Frente a este modelo, Irán mantiene una aproximación distinta. Sus relaciones con Estados del Cuerno de África se han articulado históricamente en torno a cooperación militar y económica dentro de marcos estatales existentes, evitando la creación o apoyo a entidades secesionistas como Somalilandia. Su presencia naval en el Mar Rojo y el golfo de Adén responde a la protección de rutas propias y de aliados, no a la construcción de enclaves de control.
Más allá del Cuerno de África, el eje Emiratos-Israel identifica en Turquía un rival estructural. Turquía no es simplemente otro actor regional. Es una potencia con capacidad militar autónoma, legitimidad política interna y una política exterior que no se integra plenamente en las arquitecturas occidentales o golfistas.
Su presencia introduce fricción en cualquier intento de reorganizar la región en espacios completamente controlables. En Siria, la presencia militar turca limita la consolidación de un orden homogéneo. En el Mediterráneo oriental, su política energética y naval desafía proyectos de exclusión diseñados por Israel y Emiratos. En el Cuerno de África, su influencia ofrece alternativas a los modelos de externalización portuaria.
La relación entre Irán y Turquía es simultáneamente competitiva y funcional. Compiten en Siria y el Cáucaso, pero coinciden en la resistencia a una estructura regional completamente hegemonizada por actores externos.
Fragilidad del poder externalizado y centralidad estructural de Irán
La alineación de Abu Dabi con Israel responde a una ambición estratégica clara: reposicionar a los Emiratos como centro de gravedad económico, político y logístico del mundo árabe.
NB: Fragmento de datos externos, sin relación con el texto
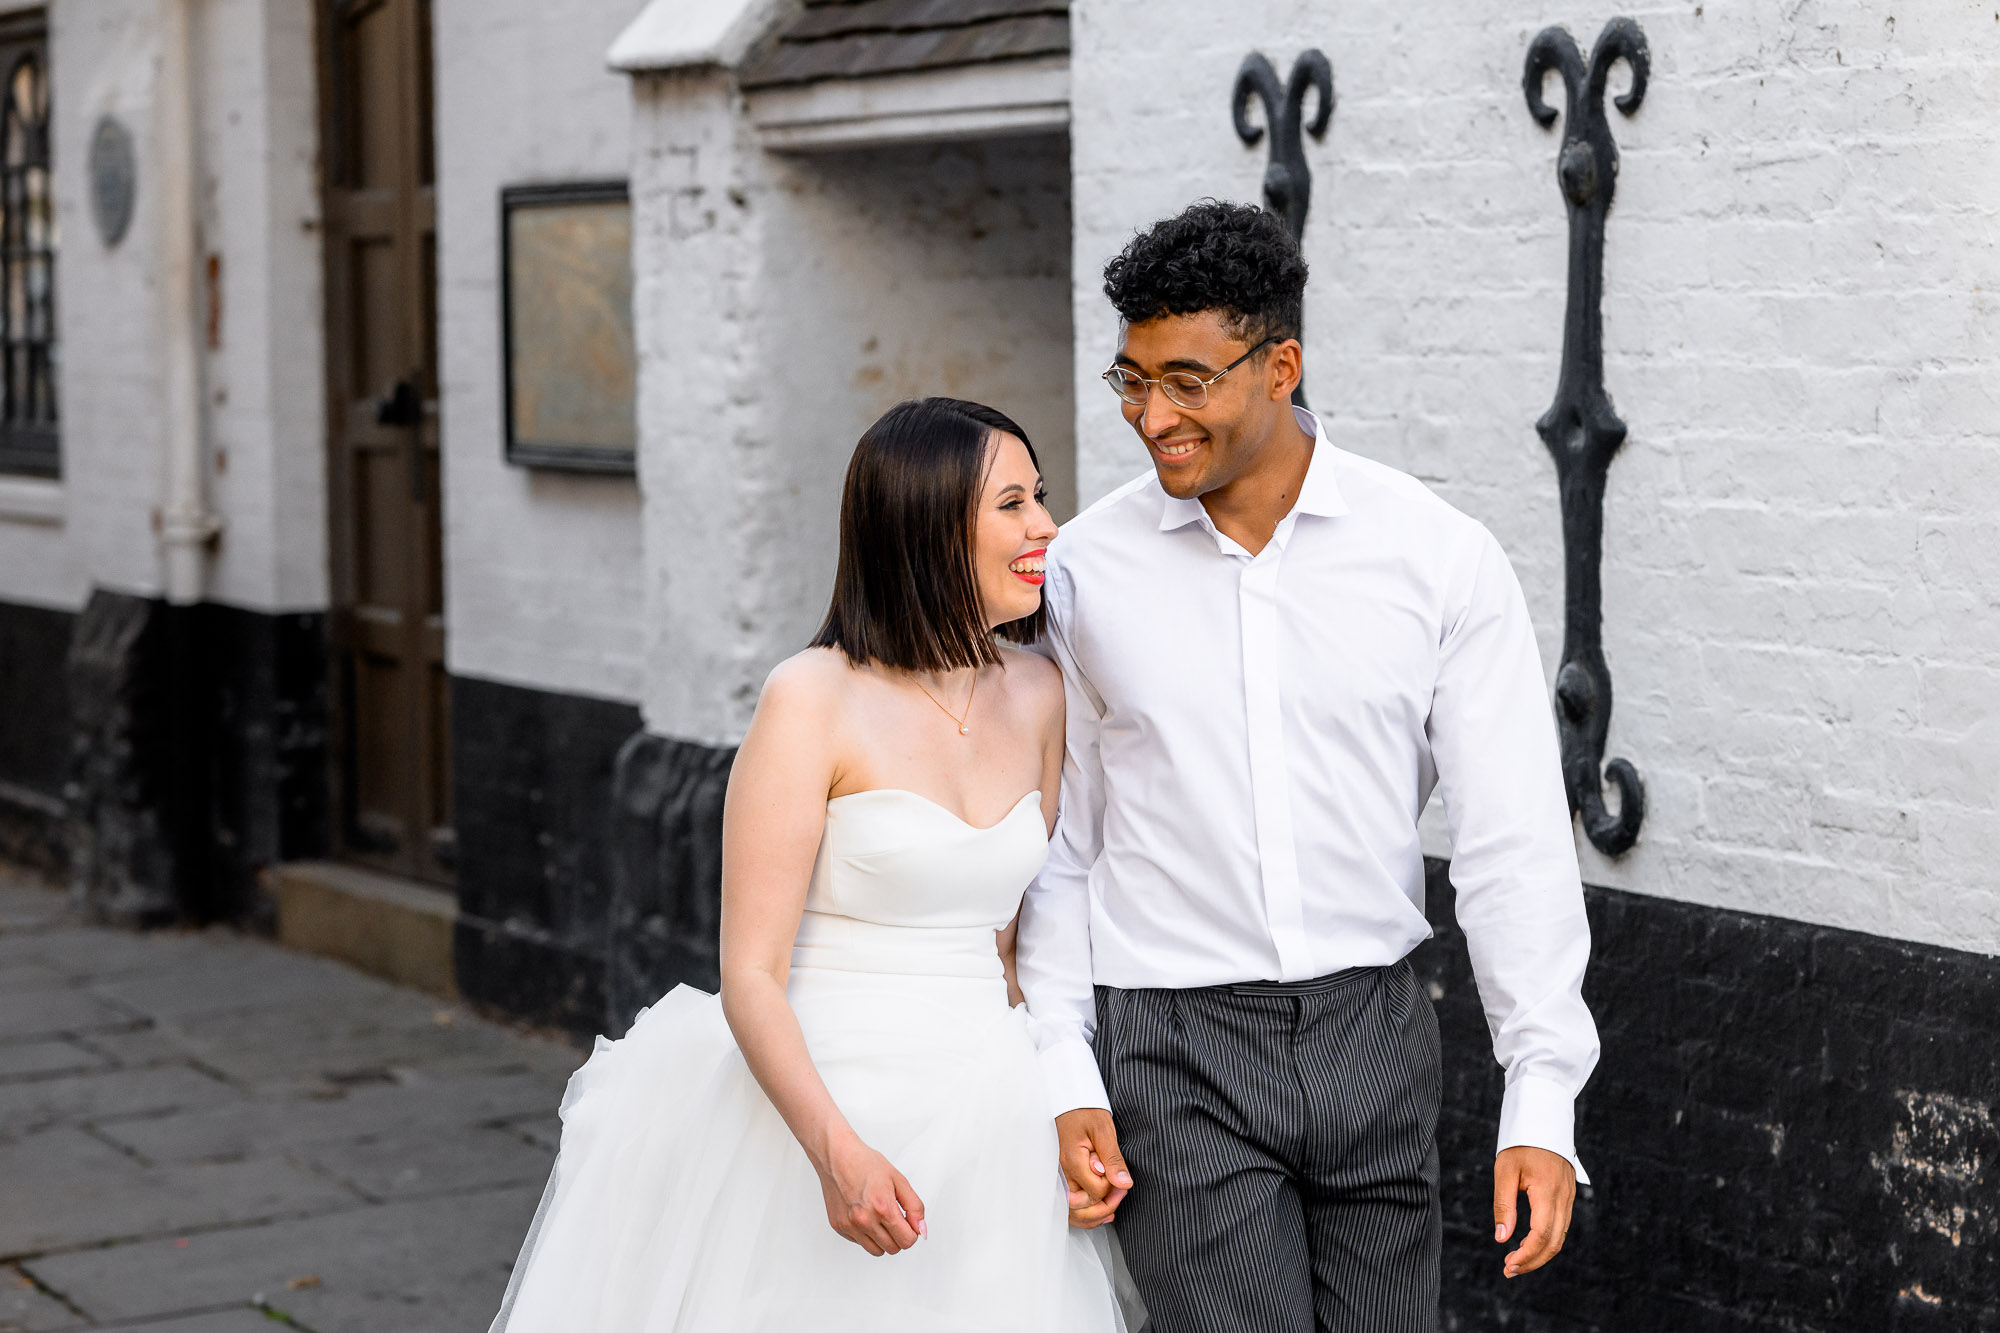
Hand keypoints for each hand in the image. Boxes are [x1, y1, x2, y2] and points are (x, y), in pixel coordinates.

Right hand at [818, 1134, 924, 1255]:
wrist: (837, 1156)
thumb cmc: (865, 1163)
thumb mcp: (898, 1180)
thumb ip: (914, 1206)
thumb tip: (921, 1228)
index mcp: (883, 1207)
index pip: (907, 1240)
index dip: (912, 1232)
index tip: (909, 1223)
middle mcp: (865, 1220)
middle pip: (893, 1249)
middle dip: (899, 1236)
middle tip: (895, 1219)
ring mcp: (850, 1225)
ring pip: (876, 1251)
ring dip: (883, 1239)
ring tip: (880, 1219)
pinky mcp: (838, 1227)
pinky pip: (860, 1243)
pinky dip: (866, 1235)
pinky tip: (865, 1215)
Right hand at [1056, 1107, 1132, 1228]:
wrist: (1067, 1101)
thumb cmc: (1084, 1111)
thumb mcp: (1104, 1130)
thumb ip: (1113, 1159)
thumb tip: (1124, 1184)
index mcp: (1072, 1159)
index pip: (1096, 1190)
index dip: (1113, 1188)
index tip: (1122, 1178)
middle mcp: (1061, 1172)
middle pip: (1082, 1207)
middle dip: (1105, 1205)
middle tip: (1121, 1192)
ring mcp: (1057, 1176)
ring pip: (1072, 1212)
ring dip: (1094, 1214)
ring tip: (1112, 1205)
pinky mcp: (1059, 1177)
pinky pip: (1067, 1206)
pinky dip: (1083, 1214)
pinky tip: (1099, 1211)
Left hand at [1493, 1145, 1575, 1277]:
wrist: (1543, 1120)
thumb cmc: (1520, 1144)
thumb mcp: (1504, 1171)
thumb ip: (1504, 1205)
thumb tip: (1502, 1238)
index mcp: (1548, 1192)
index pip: (1541, 1235)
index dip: (1526, 1255)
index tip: (1508, 1264)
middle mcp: (1563, 1198)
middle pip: (1554, 1242)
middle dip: (1533, 1261)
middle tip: (1509, 1270)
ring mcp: (1569, 1197)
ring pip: (1560, 1237)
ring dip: (1540, 1254)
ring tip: (1516, 1261)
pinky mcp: (1568, 1195)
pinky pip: (1561, 1226)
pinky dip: (1547, 1240)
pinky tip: (1529, 1244)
Sin embargo, esta ambición descansa sobre una base estructural frágil.
El modelo emiratí externaliza seguridad, tecnología y capacidad de intervención. Esto le otorga alcance, pero reduce autonomía. Su posición depende de infraestructuras, inteligencia y respaldo militar que no controla completamente. La expansión del poder se acompaña de una dependencia creciente.
Las intervenciones en Yemen, Sudán, Siria y el Cuerno de África no han producido estabilidad, sino configuraciones fragmentadas que requieren gestión constante. Son sistemas funcionales, pero no autosostenibles.
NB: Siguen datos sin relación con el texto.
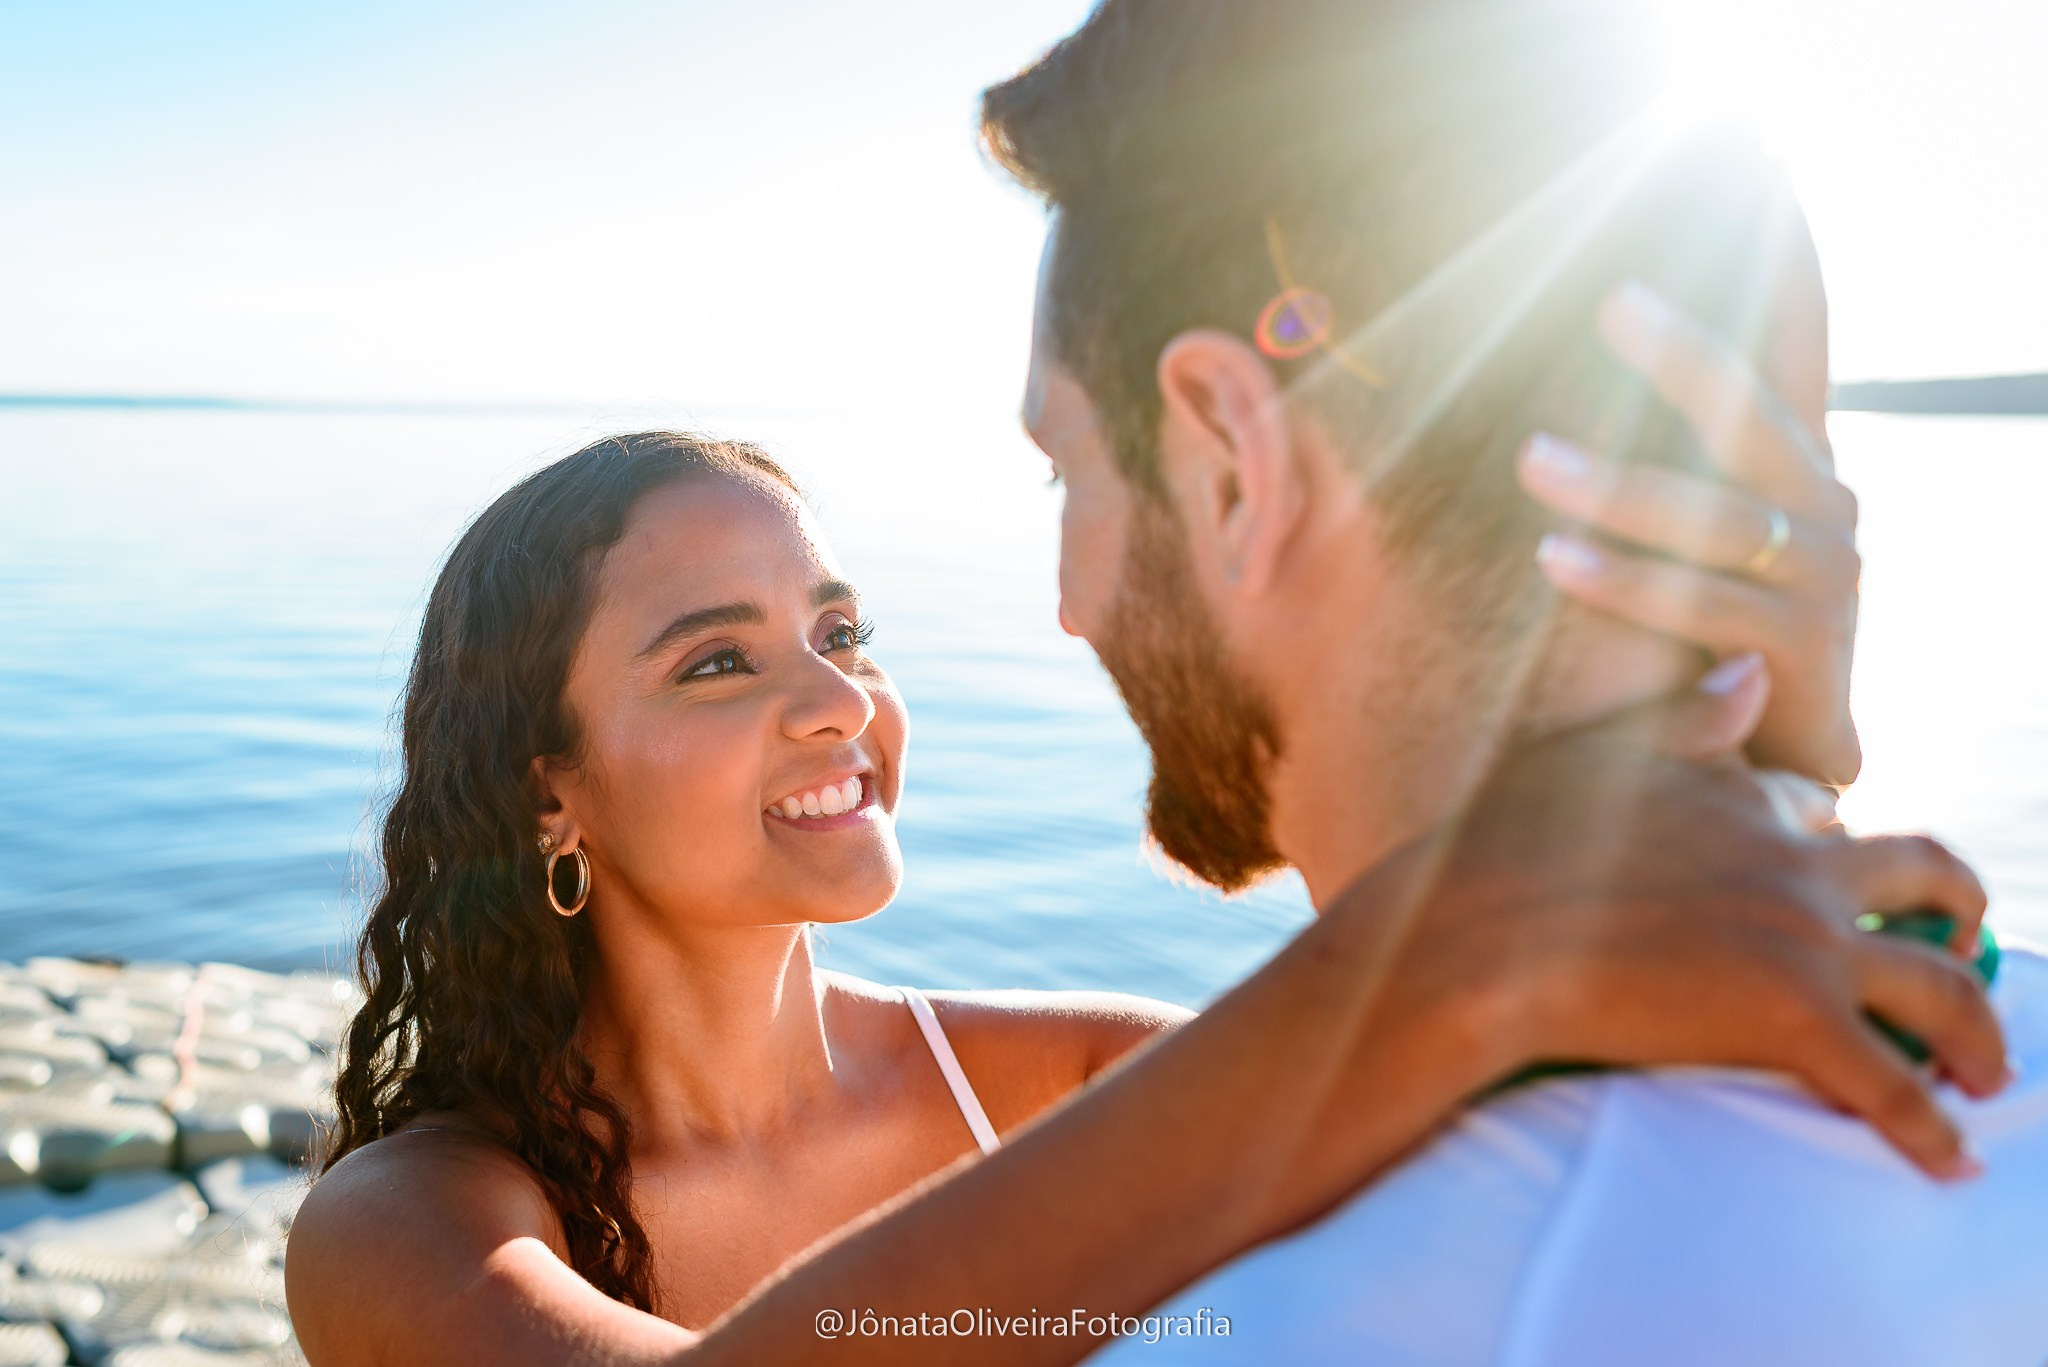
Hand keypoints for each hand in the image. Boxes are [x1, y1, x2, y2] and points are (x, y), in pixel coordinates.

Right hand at [1320, 665, 2002, 1185]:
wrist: (1464, 943)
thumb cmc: (1493, 853)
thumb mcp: (1583, 757)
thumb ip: (1678, 723)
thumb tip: (1750, 671)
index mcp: (1738, 796)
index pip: (1817, 810)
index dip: (1832, 842)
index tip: (1838, 875)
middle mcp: (1791, 861)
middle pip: (1926, 876)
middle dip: (1959, 906)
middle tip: (1962, 940)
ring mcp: (1801, 940)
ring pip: (1944, 987)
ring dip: (1980, 1035)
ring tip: (1986, 1074)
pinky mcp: (1793, 1020)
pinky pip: (1893, 1086)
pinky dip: (1932, 1132)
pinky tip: (1949, 1162)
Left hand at [1515, 282, 1861, 784]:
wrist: (1772, 747)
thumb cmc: (1700, 622)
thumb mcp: (1685, 525)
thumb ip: (1654, 453)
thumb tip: (1530, 386)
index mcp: (1796, 458)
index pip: (1799, 342)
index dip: (1790, 268)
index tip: (1758, 178)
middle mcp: (1826, 501)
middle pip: (1751, 412)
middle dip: (1682, 356)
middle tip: (1613, 304)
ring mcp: (1828, 574)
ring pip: (1716, 518)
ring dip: (1618, 488)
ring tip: (1531, 460)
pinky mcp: (1803, 647)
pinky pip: (1705, 606)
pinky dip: (1626, 582)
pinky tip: (1556, 559)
En este contexto, Irán opera como el único actor regional que ha mantenido una política de soberanía activa frente a la hegemonía occidental sin recurrir a la externalización de su seguridad. Su modelo se basa en la construcción de alianzas con actores estatales y no estatales que preservan capacidad militar propia y margen de decisión estratégico.
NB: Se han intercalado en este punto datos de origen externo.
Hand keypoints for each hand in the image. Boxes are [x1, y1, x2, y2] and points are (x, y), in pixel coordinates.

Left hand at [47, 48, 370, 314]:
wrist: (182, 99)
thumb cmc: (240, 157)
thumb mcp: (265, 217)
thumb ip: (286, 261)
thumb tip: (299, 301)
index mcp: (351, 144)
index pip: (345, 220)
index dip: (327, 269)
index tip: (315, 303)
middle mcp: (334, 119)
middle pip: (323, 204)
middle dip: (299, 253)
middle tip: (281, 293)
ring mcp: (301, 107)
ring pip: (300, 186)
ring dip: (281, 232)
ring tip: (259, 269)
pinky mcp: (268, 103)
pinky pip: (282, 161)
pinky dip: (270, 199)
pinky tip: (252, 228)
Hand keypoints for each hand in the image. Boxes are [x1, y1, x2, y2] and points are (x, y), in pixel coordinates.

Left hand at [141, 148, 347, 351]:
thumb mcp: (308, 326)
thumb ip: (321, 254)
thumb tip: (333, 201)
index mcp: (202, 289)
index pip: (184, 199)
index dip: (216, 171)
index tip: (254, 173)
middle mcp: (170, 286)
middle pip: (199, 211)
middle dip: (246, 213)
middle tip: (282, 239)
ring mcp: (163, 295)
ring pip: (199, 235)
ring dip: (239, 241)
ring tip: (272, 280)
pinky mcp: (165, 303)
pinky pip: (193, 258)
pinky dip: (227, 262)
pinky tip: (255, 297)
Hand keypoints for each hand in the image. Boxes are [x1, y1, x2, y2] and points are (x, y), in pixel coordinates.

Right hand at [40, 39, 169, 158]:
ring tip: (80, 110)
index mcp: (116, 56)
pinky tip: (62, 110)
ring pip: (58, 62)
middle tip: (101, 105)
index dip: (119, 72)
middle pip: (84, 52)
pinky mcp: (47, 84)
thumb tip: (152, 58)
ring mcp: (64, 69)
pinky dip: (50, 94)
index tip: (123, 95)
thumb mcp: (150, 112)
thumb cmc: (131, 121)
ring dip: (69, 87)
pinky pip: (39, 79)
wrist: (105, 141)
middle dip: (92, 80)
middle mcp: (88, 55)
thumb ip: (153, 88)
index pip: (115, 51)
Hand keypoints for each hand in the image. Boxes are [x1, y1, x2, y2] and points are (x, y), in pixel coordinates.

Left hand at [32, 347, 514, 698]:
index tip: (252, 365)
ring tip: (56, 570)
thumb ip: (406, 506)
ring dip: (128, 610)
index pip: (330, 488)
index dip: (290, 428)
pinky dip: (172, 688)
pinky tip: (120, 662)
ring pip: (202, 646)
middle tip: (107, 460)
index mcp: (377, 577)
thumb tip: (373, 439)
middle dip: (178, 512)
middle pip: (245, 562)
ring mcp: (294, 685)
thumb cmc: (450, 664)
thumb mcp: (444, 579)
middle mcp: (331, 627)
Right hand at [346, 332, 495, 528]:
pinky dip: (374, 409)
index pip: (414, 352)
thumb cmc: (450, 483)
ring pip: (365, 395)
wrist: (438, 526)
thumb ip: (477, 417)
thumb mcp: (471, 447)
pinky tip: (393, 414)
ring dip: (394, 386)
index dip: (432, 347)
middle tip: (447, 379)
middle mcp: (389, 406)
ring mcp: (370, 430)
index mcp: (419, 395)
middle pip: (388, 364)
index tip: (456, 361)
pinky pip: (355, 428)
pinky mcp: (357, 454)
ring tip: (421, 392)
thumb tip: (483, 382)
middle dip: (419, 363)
No se trata de idealizar su papel ni de ignorar su capacidad de influencia. Irán actúa dentro del sistema regional con objetivos claros de poder. Pero existe una diferencia estructural entre un modelo basado en la creación de corredores de dependencia y otro basado en la construcción de capacidades de disuasión autónoma.
Mientras el eje Emiratos-Israel organiza la región en torno a infraestructuras controladas externamente, Irán articula una red de actores capaces de resistir presiones militares y políticas sin disolverse en sistemas de gestión externa.
El resultado es una asimetría fundamental. El poder externalizado puede expandirse rápidamente, pero gadepende de condiciones que no controla. El poder basado en disuasión distribuida avanza de forma más lenta, pero introduce inestabilidad estructural en cualquier intento de consolidación hegemónica.
Oriente Medio no evoluciona hacia un orden estable, sino hacia la coexistencia de sistemas incompletos de poder. En ese espacio, Irán no es una anomalía, sino un elemento estructural del sistema regional. Y su centralidad no deriva de narrativa ideológica, sino de su capacidad para impedir la clausura del sistema bajo una única arquitectura de control.
El eje Emiratos-Israel ha ampliado su influencia material. Pero no ha eliminado las condiciones que producen fricción. Y en ese espacio de fricción persistente, Irán opera no como periferia, sino como punto de anclaje estructural del equilibrio regional.